# How much did your divorce cost?



## Springflower

I've just started the process of divorcing my husband and I'm worrying about how much it's going to cost. My solicitor is 225 per hour with vat on top. 

How much did your divorce cost you if you don't mind me asking?

Thanks


----------



## daneuse27

I was never married, but I went on a date with a divorced man who told me he paid over $100,000.


----------



## Springflower

My god!!!! That's a terrifying amount!


----------



## hope01

My ex recently divorced me. I paid nothing as he served me and agreed to pay all costs as I couldn't and was happy to wait until I could. He didn't want to
So he paid £4000
We didn't need to go to court and it was very straight forward xx


----------



## Dio23

Friend divorced and the usual, the man paid all of it, because he had the money but I think it was fair of him.


----------



## RaspberryK

My solicitor does a package for around £500 plus vat, that's provided we don't argue in court and everything is agreed between us. X


----------



## MrsT&Ben

I'm not divorced yet but have been looking into it recently. Divorce can be relatively cheap if you don't need to involve solicitors etc.


----------



## Oldermummy78

I read if you wait two years it's cheaper? 
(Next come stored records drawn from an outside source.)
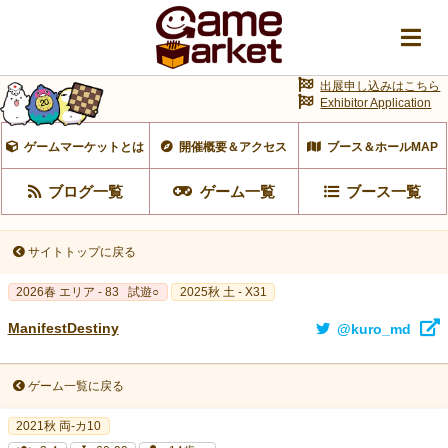
出展申し込みはこちら
Exhibitor Application
ゲームマーケットとは
開催概要＆アクセス
ブース＆ホールMAP
ブログ一覧
ゲーム一覧
ブース一覧
サイトトップに戻る
2026春 エリア - 83
試遊○
2025秋 土 - X31
ManifestDestiny
@kuro_md
ゲーム一覧に戻る
2021秋 両-カ10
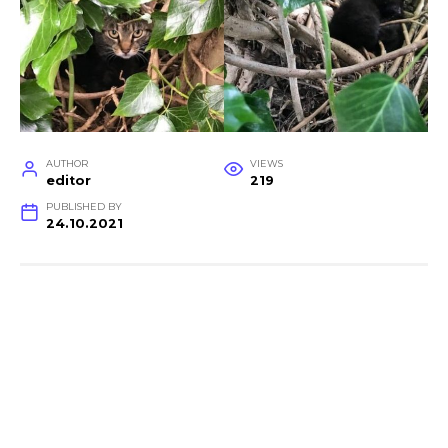
AUTHOR
VIEWS
editor
219
PUBLISHED BY
24.10.2021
Not sure if this is correct need to enquire more when I get my head together xx


----------



## MrsT&Ben

If you go on the yougov website it breaks down the costs.

Think I worked it out to be around £1000. Am paying some debts off then starting a divorce fund!!&#55357;&#56834;


----------



## babyv13

MrsT&Ben said:


> If you go on the yougov website it breaks down the costs.
> 
> Think I worked it out to be around £1000. Am paying some debts off then starting a divorce fund!!&#55357;&#56834;

have you looked into legal aid? i'm eligible for it for mine! :)


----------



## JemmaLouise

legal aid in the uk for divorce has been withdrawn since 2013 unless you have evidence of domestic violence.
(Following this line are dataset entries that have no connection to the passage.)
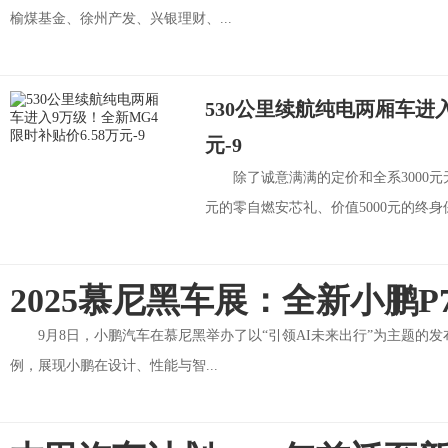
榆煤基金、徐州产发、兴银理财、...
530公里续航纯电两厢车进入
元-9
除了诚意满满的定价和全系3000元
元的零自燃安芯礼、价值5000元的终身保障
2025慕尼黑车展：全新小鹏P
9月8日，小鹏汽车在慕尼黑举办了以“引领AI未来出行”为主题的发
例，展现小鹏在设计、性能与智...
I have recently been looking into getting a divorce from my ex and there are numerous options. you need to consider what needs to be settled, are children and/or assets in need of arrangement? if so a solicitor is recommended. if you can work on these mutually or have little or no items to address you can do it without the help of a solicitor. regardless of the option there is always a £550 court fee to file and process the divorce. this can be subject to a full or part reduction based on your income. 
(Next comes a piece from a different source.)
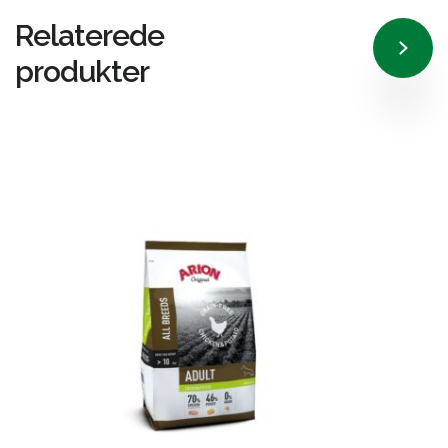
Relaterede
produkter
check the gov.uk for more info xx


----------



## babyv13

really? my lawyer said that I will get legal aid for mine when I come to do it (in october)! I'm in Scotland though, maybe it's different here :wacko:


----------



## JemmaLouise

Yeah Scotland is different, I think the changes applied to England. A quick Google suggests that Scotland offers a great deal more legal aid to civil matters than we get in England :( It's a shame as I could really do with the help!


----------



## babyv13

JemmaLouise said:


> Yeah Scotland is different, I think the changes applied to England. A quick Google suggests that Scotland offers a great deal more legal aid to civil matters than we get in England :( It's a shame as I could really do with the help!

:( 

move up here? ;) :haha:


----------